─── Input records ───

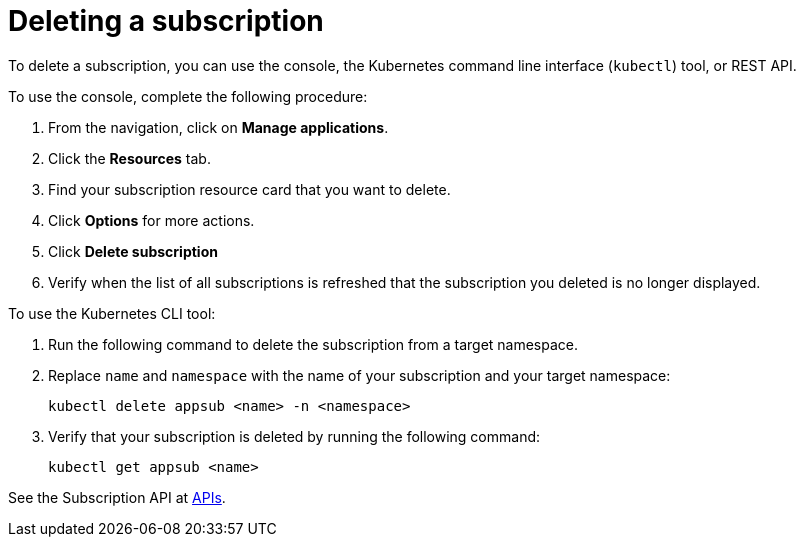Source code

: [#deleting-a-subscription]
= Deleting a subscription

To delete a subscription, you can use the console, the Kubernetes command line interface (`kubectl`) tool, or REST API.

To use the console, complete the following procedure:

. From the navigation, click on *Manage applications*.
. Click the *Resources* tab.
. Find your subscription resource card that you want to delete.
. Click *Options* for more actions. 
. Click *Delete subscription*
. Verify when the list of all subscriptions is refreshed that the subscription you deleted is no longer displayed.

To use the Kubernetes CLI tool:

 . Run the following command to delete the subscription from a target namespace.
 . Replace `name` and `namespace` with the name of your subscription and your target namespace:
+
----
kubectl delete appsub <name> -n <namespace>
----

 . Verify that your subscription is deleted by running the following command:
+
----
kubectl get appsub <name>
----

See the Subscription API at link:../apis/api.adoc#apis[APIs].
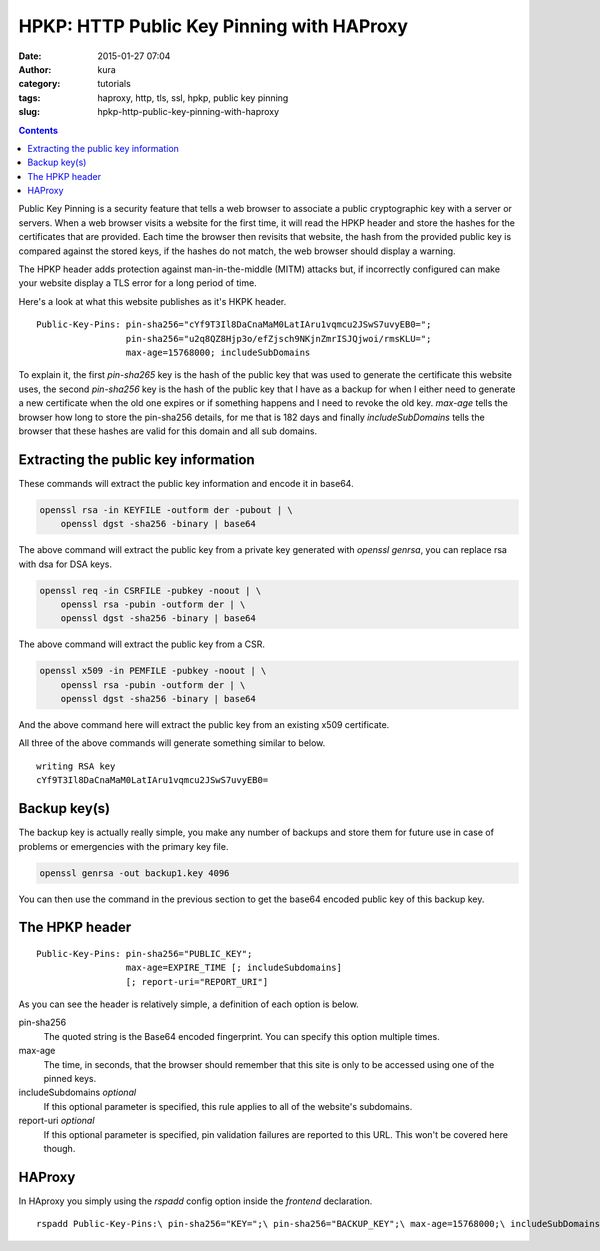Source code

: HPKP: HTTP Public Key Pinning with HAProxy
##########################################
:date: 2015-01-27 07:04
:author: kura
:category: tutorials
:tags: haproxy, http, tls, ssl, hpkp, public key pinning
:slug: hpkp-http-public-key-pinning-with-haproxy

.. contents::

Public Key Pinning is a security feature that tells a web browser to associate
a public cryptographic key with a server or servers. When a web browser visits
a website for the first time, it will read the HPKP header and store the hashes
for the certificates that are provided. Each time the browser then revisits
that website, the hash from the provided public key is compared against the
stored keys, if the hashes do not match, the web browser should display a
warning.

The HPKP header adds protection against man-in-the-middle (MITM) attacks but,
if incorrectly configured can make your website display a TLS error for a long
period of time.

Here's a look at what this website publishes as it's HKPK header.

::

    Public-Key-Pins: pin-sha256="cYf9T3Il8DaCnaMaM0LatIAru1vqmcu2JSwS7uvyEB0=";
                     pin-sha256="u2q8QZ8Hjp3o/efZjsch9NKjnZmrISJQjwoi/rmsKLU=";
                     max-age=15768000; includeSubDomains

To explain it, the first `pin-sha265` key is the hash of the public key that
was used to generate the certificate this website uses, the second `pin-sha256`
key is the hash of the public key that I have as a backup for when I either need
to generate a new certificate when the old one expires or if something happens
and I need to revoke the old key. `max-age` tells the browser how long to store
the pin-sha256 details, for me that is 182 days and finally `includeSubDomains`
tells the browser that these hashes are valid for this domain and all sub
domains.

Extracting the public key information
=====================================

These commands will extract the public key information and encode it in base64.

.. code-block:: bash

    openssl rsa -in KEYFILE -outform der -pubout | \
        openssl dgst -sha256 -binary | base64

The above command will extract the public key from a private key generated with
`openssl genrsa`, you can replace rsa with dsa for DSA keys.

.. code-block:: bash

    openssl req -in CSRFILE -pubkey -noout | \
        openssl rsa -pubin -outform der | \
        openssl dgst -sha256 -binary | base64

The above command will extract the public key from a CSR.

.. code-block:: bash

    openssl x509 -in PEMFILE -pubkey -noout | \
        openssl rsa -pubin -outform der | \
        openssl dgst -sha256 -binary | base64

And the above command here will extract the public key from an existing x509
certificate.

All three of the above commands will generate something similar to below.

::

    writing RSA key
    cYf9T3Il8DaCnaMaM0LatIAru1vqmcu2JSwS7uvyEB0=

Backup key(s)
=============

The backup key is actually really simple, you make any number of backups and
store them for future use in case of problems or emergencies with the primary
key file.

.. code-block:: bash

    openssl genrsa -out backup1.key 4096

You can then use the command in the previous section to get the base64 encoded
public key of this backup key.

The HPKP header
===============

::

    Public-Key-Pins: pin-sha256="PUBLIC_KEY";
                     max-age=EXPIRE_TIME [; includeSubdomains]
                     [; report-uri="REPORT_URI"]

As you can see the header is relatively simple, a definition of each option is
below.

pin-sha256
    The quoted string is the Base64 encoded fingerprint. You can specify this
    option multiple times.

max-age
    The time, in seconds, that the browser should remember that this site is
    only to be accessed using one of the pinned keys.

includeSubdomains *optional*
    If this optional parameter is specified, this rule applies to all of
    the website's subdomains.

report-uri *optional*
    If this optional parameter is specified, pin validation failures are
    reported to this URL. This won't be covered here though.

HAProxy
=======

In HAproxy you simply using the `rspadd` config option inside the `frontend`
declaration.

::

    rspadd Public-Key-Pins:\ pin-sha256="KEY=";\ pin-sha256="BACKUP_KEY";\ max-age=15768000;\ includeSubDomains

───

__Task statement__.
With the pictures left out, write out all of the data exactly.

__Output of the task__.
Source code

: [#deleting-a-subscription]
= Deleting a subscription

To delete a subscription, you can use the console, the Kubernetes command line interface (`kubectl`) tool, or REST API.

To use the console, complete the following procedure:

. From the navigation, click on *Manage applications*.
. Click the *Resources* tab.
. Find your subscription resource card that you want to delete.
. Click *Options* for more actions. 
. Click *Delete subscription*
. Verify when the list of all subscriptions is refreshed that the subscription you deleted is no longer displayed.

To use the Kubernetes CLI tool:

 . Run the following command to delete the subscription from a target namespace.
 . Replace `name` and `namespace` with the name of your subscription and your target namespace:
+
----
kubectl delete appsub <name> -n <namespace>
----

 . Verify that your subscription is deleted by running the following command:
+
----
kubectl get appsub <name>
----

See the Subscription API at link:../apis/api.adoc#apis[APIs].
Source code

: HPKP: HTTP Public Key Pinning with HAProxy
##########################################
:date: 2015-01-27 07:04
:author: kura
:category: tutorials
:tags: haproxy, http, tls, ssl, hpkp, public key pinning
:slug: hpkp-http-public-key-pinning-with-haproxy

.. contents::

Public Key Pinning is a security feature that tells a web browser to associate
a public cryptographic key with a server or servers. When a web browser visits
a website for the first time, it will read the HPKP header and store the hashes
for the certificates that are provided. Each time the browser then revisits
that website, the hash from the provided public key is compared against the
stored keys, if the hashes do not match, the web browser should display a
warning.

The HPKP header adds protection against man-in-the-middle (MITM) attacks but,
if incorrectly configured can make your website display a TLS error for a long
period of time.

Here's a look at what this website publishes as it's HKPK header.

::

    Public-Key-Pins: pin-sha256="cYf9T3Il8DaCnaMaM0LatIAru1vqmcu2JSwS7uvyEB0=";
                     pin-sha256="u2q8QZ8Hjp3o/efZjsch9NKjnZmrISJQjwoi/rmsKLU=";
                     max-age=15768000; includeSubDomains

To explain it, the first `pin-sha265` key is the hash of the public key that
was used to generate the certificate this website uses, the second `pin-sha256`
key is the hash of the public key that I have as a backup for when I either need
to generate a new certificate when the old one expires or if something happens
and I need to revoke the old key. `max-age` tells the browser how long to store
the pin-sha256 details, for me that is 182 days and finally `includeSubDomains`
tells the browser that these hashes are valid for this domain and all sub
domains.

Extracting the public key information
=====================================

These commands will extract the public key information and encode it in base64.

.. code-block:: bash

    openssl rsa -in KEYFILE -outform der -pubout | \
        openssl dgst -sha256 -binary | base64

The above command will extract the public key from a private key generated with
`openssl genrsa`, you can replace rsa with dsa for DSA keys.

.. code-block:: bash

    openssl req -in CSRFILE -pubkey -noout | \
        openssl rsa -pubin -outform der | \
        openssl dgst -sha256 -binary | base64

The above command will extract the public key from a CSR.

.. code-block:: bash

    openssl x509 -in PEMFILE -pubkey -noout | \
        openssl rsa -pubin -outform der | \
        openssl dgst -sha256 -binary | base64

And the above command here will extract the public key from an existing x509
certificate.

All three of the above commands will generate something similar to below.

::

    writing RSA key
    cYf9T3Il8DaCnaMaM0LatIAru1vqmcu2JSwS7uvyEB0=

Backup key(s)
=============

The backup key is actually really simple, you make any number of backups and
store them for future use in case of problems or emergencies with the primary
key file.

.. code-block:: bash

    openssl genrsa -out backup1.key 4096

You can then use the command in the previous section to get the base64 encoded
public key of this backup key.

The HPKP header
===============

::

    Public-Key-Pins: pin-sha256="PUBLIC_KEY";
                     max-age=EXPIRE_TIME [; includeSubdomains]
                     [; report-uri="REPORT_URI"]

As you can see the header is relatively simple, a definition of each option is
below.

pin-sha256
    The quoted string is the Base64 encoded fingerprint. You can specify this
    option multiple times.

max-age
    The time, in seconds, that the browser should remember that this site is
    only to be accessed using one of the pinned keys.

includeSubdomains *optional*
    If this optional parameter is specified, this rule applies to all of
    the website's subdomains.

report-uri *optional*
    If this optional parameter is specified, pin validation failures are
    reported to this URL. This won't be covered here though.

HAProxy
=======

In HAproxy you simply using the `rspadd` config option inside the `frontend`
declaration.

::

    rspadd Public-Key-Pins:\ pin-sha256="KEY=";\ pin-sha256="BACKUP_KEY";\ max-age=15768000;\ includeSubDomains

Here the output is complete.